» **WHAT THE EXERCISE ASKS**
The response should contain every record, reproduced exactly.

:: SOURCE DATA ::

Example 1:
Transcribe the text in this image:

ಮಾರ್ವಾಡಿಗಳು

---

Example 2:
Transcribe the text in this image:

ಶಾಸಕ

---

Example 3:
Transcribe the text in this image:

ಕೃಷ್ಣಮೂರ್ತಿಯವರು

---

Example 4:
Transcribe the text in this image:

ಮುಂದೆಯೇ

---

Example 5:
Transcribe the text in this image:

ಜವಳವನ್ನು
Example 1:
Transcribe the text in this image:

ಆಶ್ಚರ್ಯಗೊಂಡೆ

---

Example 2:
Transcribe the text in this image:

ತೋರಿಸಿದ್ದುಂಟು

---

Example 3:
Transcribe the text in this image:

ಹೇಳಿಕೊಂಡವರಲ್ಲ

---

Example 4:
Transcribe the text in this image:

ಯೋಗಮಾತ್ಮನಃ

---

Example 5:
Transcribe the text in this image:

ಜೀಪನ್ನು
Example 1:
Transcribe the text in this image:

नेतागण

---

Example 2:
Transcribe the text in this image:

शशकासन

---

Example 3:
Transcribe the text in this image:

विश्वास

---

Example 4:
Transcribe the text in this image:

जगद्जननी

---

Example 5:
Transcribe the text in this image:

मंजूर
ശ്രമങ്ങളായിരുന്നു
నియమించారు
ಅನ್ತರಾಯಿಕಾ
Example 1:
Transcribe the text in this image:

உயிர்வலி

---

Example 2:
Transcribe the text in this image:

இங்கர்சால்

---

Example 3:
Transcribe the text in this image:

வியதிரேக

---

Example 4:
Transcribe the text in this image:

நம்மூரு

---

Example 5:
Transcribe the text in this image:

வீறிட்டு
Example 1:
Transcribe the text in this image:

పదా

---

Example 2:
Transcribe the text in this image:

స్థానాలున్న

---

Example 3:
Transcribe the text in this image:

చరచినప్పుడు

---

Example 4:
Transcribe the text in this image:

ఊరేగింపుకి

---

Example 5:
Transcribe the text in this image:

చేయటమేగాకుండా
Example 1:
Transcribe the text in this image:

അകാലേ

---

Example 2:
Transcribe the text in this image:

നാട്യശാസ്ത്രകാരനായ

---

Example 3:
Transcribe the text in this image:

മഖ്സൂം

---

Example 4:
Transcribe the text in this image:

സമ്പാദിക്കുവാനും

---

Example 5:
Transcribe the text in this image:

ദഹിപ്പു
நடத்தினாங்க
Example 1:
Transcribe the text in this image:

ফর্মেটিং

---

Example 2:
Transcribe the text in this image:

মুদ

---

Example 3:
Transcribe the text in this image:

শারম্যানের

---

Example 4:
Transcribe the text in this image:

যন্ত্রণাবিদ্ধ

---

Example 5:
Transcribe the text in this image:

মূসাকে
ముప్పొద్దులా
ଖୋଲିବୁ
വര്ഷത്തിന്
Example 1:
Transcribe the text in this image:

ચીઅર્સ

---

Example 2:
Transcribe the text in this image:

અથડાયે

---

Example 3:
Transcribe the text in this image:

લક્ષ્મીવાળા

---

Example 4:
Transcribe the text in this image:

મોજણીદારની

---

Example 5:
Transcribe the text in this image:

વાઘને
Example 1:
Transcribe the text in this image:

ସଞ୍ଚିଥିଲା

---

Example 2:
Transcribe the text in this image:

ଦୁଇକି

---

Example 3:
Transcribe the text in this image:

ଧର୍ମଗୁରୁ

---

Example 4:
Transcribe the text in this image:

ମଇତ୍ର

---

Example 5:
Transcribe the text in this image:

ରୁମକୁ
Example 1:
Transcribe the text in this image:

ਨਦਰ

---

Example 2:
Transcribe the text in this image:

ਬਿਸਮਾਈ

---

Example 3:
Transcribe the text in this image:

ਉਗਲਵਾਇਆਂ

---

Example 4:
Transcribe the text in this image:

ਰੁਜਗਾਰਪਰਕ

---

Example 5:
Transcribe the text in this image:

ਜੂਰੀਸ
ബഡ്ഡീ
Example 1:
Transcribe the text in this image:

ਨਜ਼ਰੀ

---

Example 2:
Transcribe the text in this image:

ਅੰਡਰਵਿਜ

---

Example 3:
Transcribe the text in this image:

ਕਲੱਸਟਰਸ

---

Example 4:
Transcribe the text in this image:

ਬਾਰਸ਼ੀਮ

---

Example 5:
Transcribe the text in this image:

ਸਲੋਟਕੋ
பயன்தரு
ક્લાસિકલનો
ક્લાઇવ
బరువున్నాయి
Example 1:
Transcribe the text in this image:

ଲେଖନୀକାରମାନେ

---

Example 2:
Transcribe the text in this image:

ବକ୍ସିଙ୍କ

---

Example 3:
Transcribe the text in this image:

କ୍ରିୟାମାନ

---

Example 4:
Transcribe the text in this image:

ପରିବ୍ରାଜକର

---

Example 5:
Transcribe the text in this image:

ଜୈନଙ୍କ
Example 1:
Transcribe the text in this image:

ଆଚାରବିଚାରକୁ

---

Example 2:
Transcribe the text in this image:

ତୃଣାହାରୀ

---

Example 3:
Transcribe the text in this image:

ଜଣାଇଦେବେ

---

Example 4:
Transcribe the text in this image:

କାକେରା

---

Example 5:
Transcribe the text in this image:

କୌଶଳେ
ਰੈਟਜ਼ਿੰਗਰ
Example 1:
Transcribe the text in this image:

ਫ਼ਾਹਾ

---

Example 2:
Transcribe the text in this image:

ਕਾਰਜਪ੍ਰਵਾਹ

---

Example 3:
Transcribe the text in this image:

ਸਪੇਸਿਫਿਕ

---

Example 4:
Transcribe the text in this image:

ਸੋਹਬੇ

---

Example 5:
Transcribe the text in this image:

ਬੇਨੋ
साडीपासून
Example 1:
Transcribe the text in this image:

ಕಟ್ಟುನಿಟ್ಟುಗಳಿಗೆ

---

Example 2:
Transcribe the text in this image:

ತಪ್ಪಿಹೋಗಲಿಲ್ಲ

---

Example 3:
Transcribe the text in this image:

:::

» **RESPONSE AREA**
Example 1:
Transcribe the text in this image:

ಮಾರ್ವಾಡಿಗಳು

---

Example 2:
Transcribe the text in this image:

ಶಾಸಕ

---

Example 3:
Transcribe the text in this image:

ಕೃಷ್ಣಮೂರ್ತಿಯವರು

---

Example 4:
Transcribe the text in this image:

ಮುಂದೆಯೇ

---

Example 5:
Transcribe the text in this image:

ಜವಳವನ್ನು
Example 1:
Transcribe the text in this image:

ಆಶ್ಚರ್ಯಗೊಂಡೆ

---

Example 2:
Transcribe the text in this image:

ತೋರಿಸಿದ್ದುಂಟು

---

Example 3:
Transcribe the text in this image:

ಹೇಳಿಕೊಂಡವರಲ್ಲ

---

Example 4:
Transcribe the text in this image:

ಯೋಗಮಾತ್ಮನಃ

---

Example 5:
Transcribe the text in this image:

ಜೀಪನ್ನು
Example 1:
Transcribe the text in this image:

नेतागण

---

Example 2:
Transcribe the text in this image:

शशकासन

---

Example 3:
Transcribe the text in this image:

विश्वास

---

Example 4:
Transcribe the text in this image:

जगद्जननी

---

Example 5:
Transcribe the text in this image:

मंजूर
ശ്രമങ്ങളായിരുന്നു
నియమించారు
ಅನ್ತರಾಯಿಕಾ
Example 1:
Transcribe the text in this image:

உயிர்வலி

---

Example 2:
Transcribe the text in this image:

இங்கர்சால்

---

Example 3:
Transcribe the text in this image:

வியதிரேக

---

Example 4:
Transcribe the text in this image:

நம்மூரு

---

Example 5:
Transcribe the text in this image:

வீறிட்டு
Example 1:
Transcribe the text in this image:

పదా

---

Example 2:
Transcribe the text in this image:

స్థానాలున్న

---

Example 3:
Transcribe the text in this image:

చరచినప్పుడు

---

Example 4:
Transcribe the text in this image:

ఊరేగింపుకి

---

Example 5:
Transcribe the text in this image:

చేయటమేగాకుండా
Example 1:
Transcribe the text in this image:

അകാലേ

---

Example 2:
Transcribe the text in this image:

നാട്യശാസ്ത്രകാരനായ

---

Example 3:
Transcribe the text in this image:

മഖ്സൂം

---

Example 4:
Transcribe the text in this image:

സമ്പാദിക്കുവാനും

---

Example 5:
Transcribe the text in this image:

ദഹിപ്പു
நடத்தினாங்க
Example 1:
Transcribe the text in this image:

ফর্মেটিং

---

Example 2:
Transcribe the text in this image:

মুদ

---

Example 3:
Transcribe the text in this image:

শারম্যানের

---

Example 4:
Transcribe the text in this image:

যন্ত্রণাবিদ্ধ

---

Example 5:
Transcribe the text in this image:

মূসাকে
ముప్పొద్దులా
ଖୋଲିବୁ
വര്ഷത്തിന്
Example 1:
Transcribe the text in this image:

ચીઅર્સ

---

Example 2:
Transcribe the text in this image:

અથડાયે

---

Example 3:
Transcribe the text in this image:

લક્ષ્મીવાળા

---

Example 4:
Transcribe the text in this image:

મોજણીદારની

---

Example 5:
Transcribe the text in this image:

વાઘને
Example 1:
Transcribe the text in this image:

ସଞ୍ଚିଥିଲା

---

Example 2:
Transcribe the text in this image:

ଦୁଇକି

---

Example 3:
Transcribe the text in this image:

ଧର୍ମଗୁରୁ

---

Example 4:
Transcribe the text in this image:

ମଇତ୍ର

---

Example 5:
Transcribe the text in this image:

ରୁମକୁ
Example 1:
Transcribe the text in this image:

ਨਦਰ

---

Example 2:
Transcribe the text in this image:

ਬਿਸਮਾਈ

---

Example 3:
Transcribe the text in this image:

ਉਗਲਵਾਇਆਂ

---

Example 4:
Transcribe the text in this image:

ਰੁਜਗਾਰਪਰਕ

---

Example 5:
Transcribe the text in this image:

ਜੂਰੀਸ
ബഡ്ഡീ
Example 1:
Transcribe the text in this image:

ਨਜ਼ਰੀ

---

Example 2:
Transcribe the text in this image:

ਅੰਡਰਵਿਜ

---

Example 3:
Transcribe the text in this image:

ਕਲੱਸਟਰਸ

---

Example 4:
Transcribe the text in this image:

ਬਾਰਸ਼ੀਮ

---

Example 5:
Transcribe the text in this image:

ਸਲੋਟਕੋ
பயன்தரு
ક્લાસિકલનો
ક્લાઇવ
బరువున్నాయి
Example 1:
Transcribe the text in this image:

ଲେଖନୀକାରମାନେ

---

Example 2:
Transcribe the text in this image:

ବକ୍ସିଙ୍କ

---

Example 3:
Transcribe the text in this image:

କ୍ରିୟାମାନ

---

Example 4:
Transcribe the text in this image:

ପରିବ୍ରାଜକର

---

Example 5:
Transcribe the text in this image:

ଜୈନଙ୍କ
Example 1:
Transcribe the text in this image:

ଆଚାରବିଚାରକୁ

---

Example 2:
Transcribe the text in this image:

ତୃଣାହାରୀ

---

Example 3:
Transcribe the text in this image:

ଜଣାଇଦେବେ

---

Example 4:
Transcribe the text in this image:

କାକେରା

---

Example 5:
Transcribe the text in this image:

କୌଶଳେ
ਰੈਟਜ਼ਿੰਗਰ
Example 1:
Transcribe the text in this image:

ਫ਼ਾਹਾ

---

Example 2:
Transcribe the text in this image:

ਕਾਰਜਪ੍ਰਵਾਹ

---

Example 3:
Transcribe the text in this image:

ਸਪੇਸਿਫਿਕ

---

Example 4:
Transcribe the text in this image:

ਸੋਹਬੇ

---

Example 5:
Transcribe the text in this image:

ਬੇਨੋ
साडीपासून
Example 1:
Transcribe the text in this image:

ಕಟ್ಟುನಿಟ್ಟುಗಳಿಗೆ

---

Example 2:
Transcribe the text in this image:

ತಪ್ಪಿಹೋಗಲಿಲ್ಲ

---

Example 3:
Transcribe the text in this image:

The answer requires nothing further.